■ INSTRUCTIONS FOR THE TASK ■
Lines from the line with "बिरामी फेला" to the line with "Per, frun och båda sönerna är begravda" in the entries below, and only those, must be output exactly, with both ends included.
[PROVIDED RECORDS Boundary: Start]
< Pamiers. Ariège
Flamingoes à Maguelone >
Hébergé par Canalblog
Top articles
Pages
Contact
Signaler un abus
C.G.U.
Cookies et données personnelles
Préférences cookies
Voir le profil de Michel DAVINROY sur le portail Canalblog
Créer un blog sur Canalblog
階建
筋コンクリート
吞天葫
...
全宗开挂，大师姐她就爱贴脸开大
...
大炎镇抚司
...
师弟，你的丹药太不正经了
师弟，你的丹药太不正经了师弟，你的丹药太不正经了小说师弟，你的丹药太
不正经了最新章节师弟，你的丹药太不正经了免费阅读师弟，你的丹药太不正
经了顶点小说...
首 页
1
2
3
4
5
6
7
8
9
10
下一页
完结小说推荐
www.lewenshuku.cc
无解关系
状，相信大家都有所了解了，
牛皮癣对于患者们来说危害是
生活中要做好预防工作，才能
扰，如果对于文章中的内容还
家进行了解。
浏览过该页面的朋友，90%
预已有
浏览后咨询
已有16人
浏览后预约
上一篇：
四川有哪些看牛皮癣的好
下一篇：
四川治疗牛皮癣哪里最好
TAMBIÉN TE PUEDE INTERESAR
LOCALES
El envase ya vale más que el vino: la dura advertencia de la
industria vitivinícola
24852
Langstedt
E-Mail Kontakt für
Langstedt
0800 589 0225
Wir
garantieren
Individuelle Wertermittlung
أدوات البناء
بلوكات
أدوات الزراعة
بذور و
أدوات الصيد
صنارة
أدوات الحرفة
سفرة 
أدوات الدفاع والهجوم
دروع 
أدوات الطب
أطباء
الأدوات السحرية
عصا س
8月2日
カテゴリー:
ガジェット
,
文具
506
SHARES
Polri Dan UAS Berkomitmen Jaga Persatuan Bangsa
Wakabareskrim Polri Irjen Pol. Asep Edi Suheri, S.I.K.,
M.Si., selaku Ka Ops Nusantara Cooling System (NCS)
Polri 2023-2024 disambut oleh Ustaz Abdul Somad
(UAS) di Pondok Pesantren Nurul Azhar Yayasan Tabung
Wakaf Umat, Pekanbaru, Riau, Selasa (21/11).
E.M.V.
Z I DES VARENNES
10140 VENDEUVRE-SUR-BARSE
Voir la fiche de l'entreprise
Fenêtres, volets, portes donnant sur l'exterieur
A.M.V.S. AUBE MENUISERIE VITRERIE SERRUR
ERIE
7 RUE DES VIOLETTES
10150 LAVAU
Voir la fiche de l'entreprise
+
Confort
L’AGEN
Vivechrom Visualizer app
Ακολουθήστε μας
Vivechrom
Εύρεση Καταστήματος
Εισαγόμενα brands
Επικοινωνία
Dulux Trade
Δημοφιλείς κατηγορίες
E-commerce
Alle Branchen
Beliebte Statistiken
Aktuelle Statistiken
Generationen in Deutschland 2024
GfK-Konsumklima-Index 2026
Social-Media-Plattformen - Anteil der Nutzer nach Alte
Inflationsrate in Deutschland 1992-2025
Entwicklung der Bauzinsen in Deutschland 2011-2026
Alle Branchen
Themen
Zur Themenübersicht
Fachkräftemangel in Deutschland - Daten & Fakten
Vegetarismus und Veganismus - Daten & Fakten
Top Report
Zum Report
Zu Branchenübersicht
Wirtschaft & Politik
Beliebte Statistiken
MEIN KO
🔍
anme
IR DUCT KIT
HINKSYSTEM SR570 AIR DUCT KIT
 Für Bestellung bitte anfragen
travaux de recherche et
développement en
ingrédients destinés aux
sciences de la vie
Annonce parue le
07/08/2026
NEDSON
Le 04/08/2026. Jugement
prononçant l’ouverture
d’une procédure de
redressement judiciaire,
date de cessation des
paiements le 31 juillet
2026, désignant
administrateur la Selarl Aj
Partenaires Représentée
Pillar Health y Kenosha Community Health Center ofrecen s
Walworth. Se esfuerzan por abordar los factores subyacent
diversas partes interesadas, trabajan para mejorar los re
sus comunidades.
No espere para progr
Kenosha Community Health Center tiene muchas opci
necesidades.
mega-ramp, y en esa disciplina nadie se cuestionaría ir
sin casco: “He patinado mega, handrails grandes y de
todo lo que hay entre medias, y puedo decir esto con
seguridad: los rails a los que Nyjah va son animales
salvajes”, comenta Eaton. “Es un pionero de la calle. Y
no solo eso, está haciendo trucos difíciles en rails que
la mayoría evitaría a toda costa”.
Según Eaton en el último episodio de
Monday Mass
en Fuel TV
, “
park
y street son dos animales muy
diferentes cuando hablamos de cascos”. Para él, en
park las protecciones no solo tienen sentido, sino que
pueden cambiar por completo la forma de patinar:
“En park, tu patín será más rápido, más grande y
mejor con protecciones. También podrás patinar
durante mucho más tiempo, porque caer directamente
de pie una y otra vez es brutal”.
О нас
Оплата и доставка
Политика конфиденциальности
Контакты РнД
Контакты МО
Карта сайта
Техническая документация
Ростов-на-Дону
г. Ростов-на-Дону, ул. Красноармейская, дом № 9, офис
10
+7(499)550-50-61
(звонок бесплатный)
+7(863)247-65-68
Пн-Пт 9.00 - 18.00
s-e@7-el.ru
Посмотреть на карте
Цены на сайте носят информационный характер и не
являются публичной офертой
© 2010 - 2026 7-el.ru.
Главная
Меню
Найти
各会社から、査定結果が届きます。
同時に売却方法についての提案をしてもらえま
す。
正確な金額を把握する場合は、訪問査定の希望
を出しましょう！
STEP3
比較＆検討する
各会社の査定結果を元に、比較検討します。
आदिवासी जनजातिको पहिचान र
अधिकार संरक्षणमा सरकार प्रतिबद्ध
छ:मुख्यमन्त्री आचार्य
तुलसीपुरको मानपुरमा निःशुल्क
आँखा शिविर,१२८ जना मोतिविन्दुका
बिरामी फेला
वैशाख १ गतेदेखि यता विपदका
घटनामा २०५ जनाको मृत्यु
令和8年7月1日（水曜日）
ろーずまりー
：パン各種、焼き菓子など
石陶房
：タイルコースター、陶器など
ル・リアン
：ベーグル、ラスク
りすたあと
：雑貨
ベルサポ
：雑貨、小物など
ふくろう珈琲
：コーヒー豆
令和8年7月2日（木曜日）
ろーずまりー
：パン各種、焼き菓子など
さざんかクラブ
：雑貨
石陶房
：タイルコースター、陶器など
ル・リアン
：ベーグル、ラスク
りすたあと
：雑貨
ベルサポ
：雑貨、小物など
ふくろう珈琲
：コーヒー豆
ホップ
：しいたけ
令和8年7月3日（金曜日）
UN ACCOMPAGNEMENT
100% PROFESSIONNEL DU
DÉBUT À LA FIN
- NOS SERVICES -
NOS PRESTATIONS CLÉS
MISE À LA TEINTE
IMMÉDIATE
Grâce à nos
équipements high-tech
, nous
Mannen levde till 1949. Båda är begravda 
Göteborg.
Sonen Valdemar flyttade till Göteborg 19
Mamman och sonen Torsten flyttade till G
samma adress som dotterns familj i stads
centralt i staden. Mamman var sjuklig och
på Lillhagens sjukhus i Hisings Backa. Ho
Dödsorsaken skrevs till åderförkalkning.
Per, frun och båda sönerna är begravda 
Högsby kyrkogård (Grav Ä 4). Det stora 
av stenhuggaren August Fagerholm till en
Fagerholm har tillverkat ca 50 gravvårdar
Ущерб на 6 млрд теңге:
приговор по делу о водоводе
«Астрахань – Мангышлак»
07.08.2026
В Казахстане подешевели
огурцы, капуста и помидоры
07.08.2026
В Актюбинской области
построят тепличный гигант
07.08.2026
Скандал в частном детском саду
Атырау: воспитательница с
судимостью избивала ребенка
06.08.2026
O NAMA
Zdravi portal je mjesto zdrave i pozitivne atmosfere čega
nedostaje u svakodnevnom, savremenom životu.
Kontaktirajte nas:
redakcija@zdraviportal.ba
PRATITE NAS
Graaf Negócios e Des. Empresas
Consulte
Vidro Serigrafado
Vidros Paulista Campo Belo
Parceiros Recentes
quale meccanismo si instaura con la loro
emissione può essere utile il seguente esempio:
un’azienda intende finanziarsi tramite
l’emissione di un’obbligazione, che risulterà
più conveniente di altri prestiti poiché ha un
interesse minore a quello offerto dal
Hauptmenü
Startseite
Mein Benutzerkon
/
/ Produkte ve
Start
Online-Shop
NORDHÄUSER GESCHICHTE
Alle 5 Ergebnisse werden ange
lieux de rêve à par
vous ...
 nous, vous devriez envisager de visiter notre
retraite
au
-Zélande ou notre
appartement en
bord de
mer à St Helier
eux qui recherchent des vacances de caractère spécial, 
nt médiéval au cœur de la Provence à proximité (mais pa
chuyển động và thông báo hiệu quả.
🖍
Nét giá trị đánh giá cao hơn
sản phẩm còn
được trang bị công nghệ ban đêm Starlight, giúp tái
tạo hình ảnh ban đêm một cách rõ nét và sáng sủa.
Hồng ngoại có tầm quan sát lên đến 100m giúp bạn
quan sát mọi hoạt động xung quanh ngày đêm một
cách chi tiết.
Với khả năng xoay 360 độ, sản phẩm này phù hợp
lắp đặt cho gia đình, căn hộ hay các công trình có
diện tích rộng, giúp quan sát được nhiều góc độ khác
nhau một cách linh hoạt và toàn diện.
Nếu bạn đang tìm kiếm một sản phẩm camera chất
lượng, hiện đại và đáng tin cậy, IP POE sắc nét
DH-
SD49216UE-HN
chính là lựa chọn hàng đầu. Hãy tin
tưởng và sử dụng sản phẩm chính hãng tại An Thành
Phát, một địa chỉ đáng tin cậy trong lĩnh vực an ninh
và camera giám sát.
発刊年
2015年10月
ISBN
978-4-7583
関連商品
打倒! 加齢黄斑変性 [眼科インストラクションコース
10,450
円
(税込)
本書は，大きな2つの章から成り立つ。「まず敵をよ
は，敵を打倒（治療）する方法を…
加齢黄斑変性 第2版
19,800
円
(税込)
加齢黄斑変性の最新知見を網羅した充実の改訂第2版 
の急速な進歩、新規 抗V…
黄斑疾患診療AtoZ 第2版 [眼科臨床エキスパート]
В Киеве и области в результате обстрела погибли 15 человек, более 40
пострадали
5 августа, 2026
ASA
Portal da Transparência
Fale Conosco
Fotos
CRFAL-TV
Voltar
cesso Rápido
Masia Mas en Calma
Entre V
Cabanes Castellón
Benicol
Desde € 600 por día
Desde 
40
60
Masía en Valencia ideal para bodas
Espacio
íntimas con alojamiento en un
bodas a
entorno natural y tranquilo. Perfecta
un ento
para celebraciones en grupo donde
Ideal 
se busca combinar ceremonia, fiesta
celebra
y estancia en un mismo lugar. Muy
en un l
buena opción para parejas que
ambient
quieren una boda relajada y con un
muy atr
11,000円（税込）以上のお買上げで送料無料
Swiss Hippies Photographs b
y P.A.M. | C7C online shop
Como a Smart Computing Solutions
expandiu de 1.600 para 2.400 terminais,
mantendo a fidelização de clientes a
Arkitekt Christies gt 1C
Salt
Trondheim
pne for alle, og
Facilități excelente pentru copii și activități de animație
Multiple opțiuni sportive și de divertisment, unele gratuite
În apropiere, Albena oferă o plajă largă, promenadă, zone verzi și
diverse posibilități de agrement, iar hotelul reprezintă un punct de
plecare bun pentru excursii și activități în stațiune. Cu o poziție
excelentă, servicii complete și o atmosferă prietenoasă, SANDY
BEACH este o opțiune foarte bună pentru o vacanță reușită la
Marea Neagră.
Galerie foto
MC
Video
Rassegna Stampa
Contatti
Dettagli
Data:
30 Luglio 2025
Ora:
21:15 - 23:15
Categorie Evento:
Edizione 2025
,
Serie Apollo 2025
[PROVIDED RECORDS Boundary: End]
■ RESULT FOR THIS EXERCISE ■
बिरामी फेला
वैशाख १ गतेदेखि यता विपदका
घटनामा २०५ जनाको मृत्यु
令和8年7月1日（水曜日）
ろーずまりー
：パン各種、焼き菓子など
石陶房
：タイルコースター、陶器など
ル・リアン
：ベーグル、ラスク
りすたあと
：雑貨
ベルサポ
：雑貨、小物など
ふくろう珈琲
：コーヒー豆
令和8年7月2日（木曜日）
ろーずまりー
：パン各種、焼き菓子など
さざんかクラブ
：雑貨
石陶房
：タイルコースター、陶器など
ル・リアン
：ベーグル、ラスク
りすたあと
：雑貨
ベルサポ
：雑貨、小物など
ふくろう珈琲
：コーヒー豆
ホップ
：しいたけ
令和8年7月3日（金曜日）
UN ACCOMPAGNEMENT
100% PROFESSIONNEL DU
DÉBUT À LA FIN
- NOS SERVICES -
NOS PRESTATIONS CLÉS
MISE À LA TEINTE
IMMÉDIATE
Grâce à nos
équipements high-tech
, nous
Mannen levde till 1949. Båda är begravda 
Göteborg.
Sonen Valdemar flyttade till Göteborg 19
Mamman och sonen Torsten flyttade till G
samma adress som dotterns familj i stads
centralt i staden. Mamman var sjuklig och
på Lillhagens sjukhus i Hisings Backa. Ho
Dödsorsaken skrevs till åderförkalkning.
Per, frun och båda sönerna är begravda 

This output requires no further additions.